Gradient Descent algorithm is the hero behind the family of deep learning algorithms. When an ml algorithm in this family runs, it tries to minimize the error between the training input and predicted output. This minimization is done by optimization algorithms and gradient descent is the most popular one. Let’s move with examples.

Let’s say you have these input & output pairs:

input:

[

[1,2],

[3,4]

]

output:

[

[50],

[110]

]

We can quickly estimate that; if we multiply the input values by [10, 20], we can have the output as shown above.

1*10 + 2*20 = 50

3*10 + 4*20 = 110

When a machine learning algorithm starts running, it assigns random values and makes a prediction.

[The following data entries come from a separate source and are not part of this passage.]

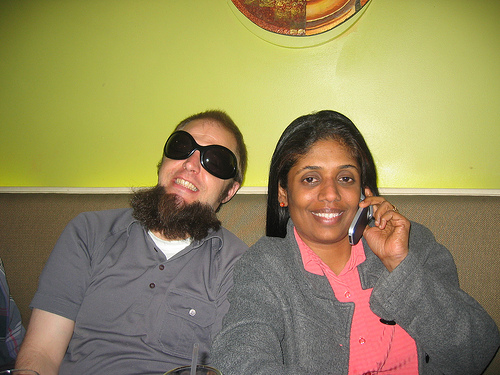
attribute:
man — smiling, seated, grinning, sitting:
[13, 104, 254, 375]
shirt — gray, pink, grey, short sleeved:
[28, 196, 249, 375]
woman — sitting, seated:
[205, 106, 499, 375]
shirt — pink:
[294, 221, 420, 373]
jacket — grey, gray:
[209, 203, 498, 374]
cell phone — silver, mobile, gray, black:
[346, 186, 375, 246]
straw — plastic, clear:
[189, 340, 206, 371]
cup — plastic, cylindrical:
[153, 360, 220, 374]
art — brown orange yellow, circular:
[228, 1, 375, 37]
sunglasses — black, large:
[158, 129, 241, 186]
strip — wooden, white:
[0, 186, 499, 198]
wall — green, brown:
[3, 3, 499, 340]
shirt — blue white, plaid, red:
[0, 260, 29, 365]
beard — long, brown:
[127, 184, 223, 238]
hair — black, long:
[265, 105, 387, 242]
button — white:
[184, 305, 199, 322]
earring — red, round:
[279, 199, 287, 207]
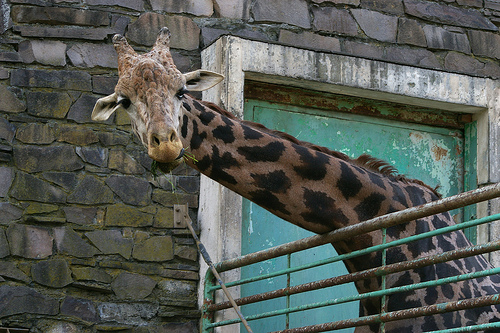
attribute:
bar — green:
[288, 222, 445, 289]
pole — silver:
[180, 206, 251, 331]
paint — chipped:
[258, 221, 262, 225]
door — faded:
[244, 91, 472, 331]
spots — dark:
[276, 155, 400, 218]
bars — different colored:
[216, 257, 451, 330]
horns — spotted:
[102, 21, 194, 66]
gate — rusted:
[230, 187, 497, 319]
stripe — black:
[291, 142, 331, 179]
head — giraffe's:
[95, 29, 228, 166]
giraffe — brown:
[77, 30, 496, 328]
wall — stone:
[3, 0, 498, 332]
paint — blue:
[236, 93, 479, 328]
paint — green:
[378, 269, 498, 285]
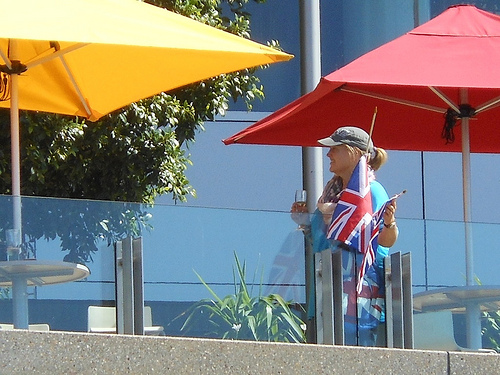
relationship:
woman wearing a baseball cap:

Let’s say it assigned [1,2] values:

1*1 + 2*2 = 5

3*1 + 4*2 = 11

Once it has predictions, it calculates the error: the difference between the real data and the predicted data. There are many ways to calculate the error and they are called loss functions. Since this is not the topic of this article, we will skip this part. For now, let’s call this value as e.

Once we have this value; the optimization algorithm starts showing itself and it sets new values which replace the initial random values. And, the loop continues until a condition is met. The condition can be;

- loop n times
- loop until e is smaller than a value

Roughly, the algorithm is;

- #1 initialize random weights
- #2 make prediction with weights
- #3 calculate the difference via loss function
- #4 calculate the new weights via optimization formula/function
- #5 go to step #2

As I have mentioned in the previous paragraph; the most popular optimization algorithm is the gradient descent algorithm and I will try to explain the mechanics behind it in this article.

## Intuition behind Gradient Descent

It could be hard to understand gradient descent without understanding gradient. So, let’s focus on what gradient is. The *gradient* shows the direction of the greatest change of a scalar function. The gradient calculation is done with derivatives, so let’s start with a simple example. To calculate the gradient, we just need to remember some linear algebra calculations from high school because we need to calculate derivatives. We will go with a simple example.

Let’s say we want to find the minimum point of f(x)=x^2. The derivative of that function is df(x)=2*x. The gradient of f(x) at point.

- x=-10 is df(-10)=-20.
- x=1 is df(1)=2

Now let’s visualize f(x) and those x=-10 and x=1 points.

import torch

import numpy as np

import seaborn

def f(x):

return x**2

def df(x):

return 2*x

def visualize(f, x=None):

xArray = np.linspace(-10, 10, 100)

yArray = f(xArray)

seaborn.lineplot(x=xArray, y=yArray)

if x is not None:

assert type(x) in [np.ndarray, list] # x should be numpy array or list

if type(x) is list: # if it is a list, convert to numpy array

x = np.array(x)

y = f(x)

seaborn.scatterplot(x=x, y=y, color='red')

visualize(f, x=[-10, 1])

Think about this: the red dot at x=-10 does not know the surface it stands on and it only knows the coordinates of where it stands and that the gradient of itself which is -20. And the other red dot at x=1 does not know the surface it stands on and it only knows the coordinates of where it stands and that the gradient of itself which is 2.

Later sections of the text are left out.